#### [The task]
Using the data below, gather each line that includes the word "Griesheim".

(Extracted data entries)
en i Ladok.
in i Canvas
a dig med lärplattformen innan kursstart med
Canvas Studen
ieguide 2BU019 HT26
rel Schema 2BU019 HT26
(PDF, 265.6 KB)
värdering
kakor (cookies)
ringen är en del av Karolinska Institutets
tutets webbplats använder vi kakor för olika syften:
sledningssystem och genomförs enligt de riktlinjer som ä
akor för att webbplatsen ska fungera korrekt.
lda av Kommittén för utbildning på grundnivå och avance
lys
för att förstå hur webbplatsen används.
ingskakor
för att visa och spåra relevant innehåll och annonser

==

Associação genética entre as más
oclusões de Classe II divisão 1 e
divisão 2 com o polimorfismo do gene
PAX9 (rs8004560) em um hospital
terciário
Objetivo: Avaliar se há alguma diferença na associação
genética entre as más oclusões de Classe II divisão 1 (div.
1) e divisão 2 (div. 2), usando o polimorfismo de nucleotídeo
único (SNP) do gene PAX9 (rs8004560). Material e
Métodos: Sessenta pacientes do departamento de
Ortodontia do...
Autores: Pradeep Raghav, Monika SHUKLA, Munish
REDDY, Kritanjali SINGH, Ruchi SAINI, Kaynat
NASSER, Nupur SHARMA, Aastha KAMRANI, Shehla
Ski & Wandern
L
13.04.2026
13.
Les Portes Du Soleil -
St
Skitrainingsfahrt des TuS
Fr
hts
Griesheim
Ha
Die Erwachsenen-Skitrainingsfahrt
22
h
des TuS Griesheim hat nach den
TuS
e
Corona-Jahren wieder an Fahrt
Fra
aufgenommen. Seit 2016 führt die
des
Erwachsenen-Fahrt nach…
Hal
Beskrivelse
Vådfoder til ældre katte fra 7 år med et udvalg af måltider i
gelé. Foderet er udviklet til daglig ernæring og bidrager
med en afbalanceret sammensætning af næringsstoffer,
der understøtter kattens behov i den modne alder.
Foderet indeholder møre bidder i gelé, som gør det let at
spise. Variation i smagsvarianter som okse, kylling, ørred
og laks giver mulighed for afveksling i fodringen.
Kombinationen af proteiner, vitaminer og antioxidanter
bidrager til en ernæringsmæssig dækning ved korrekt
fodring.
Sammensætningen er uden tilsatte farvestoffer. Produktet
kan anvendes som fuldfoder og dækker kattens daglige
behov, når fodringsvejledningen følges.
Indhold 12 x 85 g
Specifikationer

#### [Expected answer]
Griesheim
des TuS Griesheim hat nach den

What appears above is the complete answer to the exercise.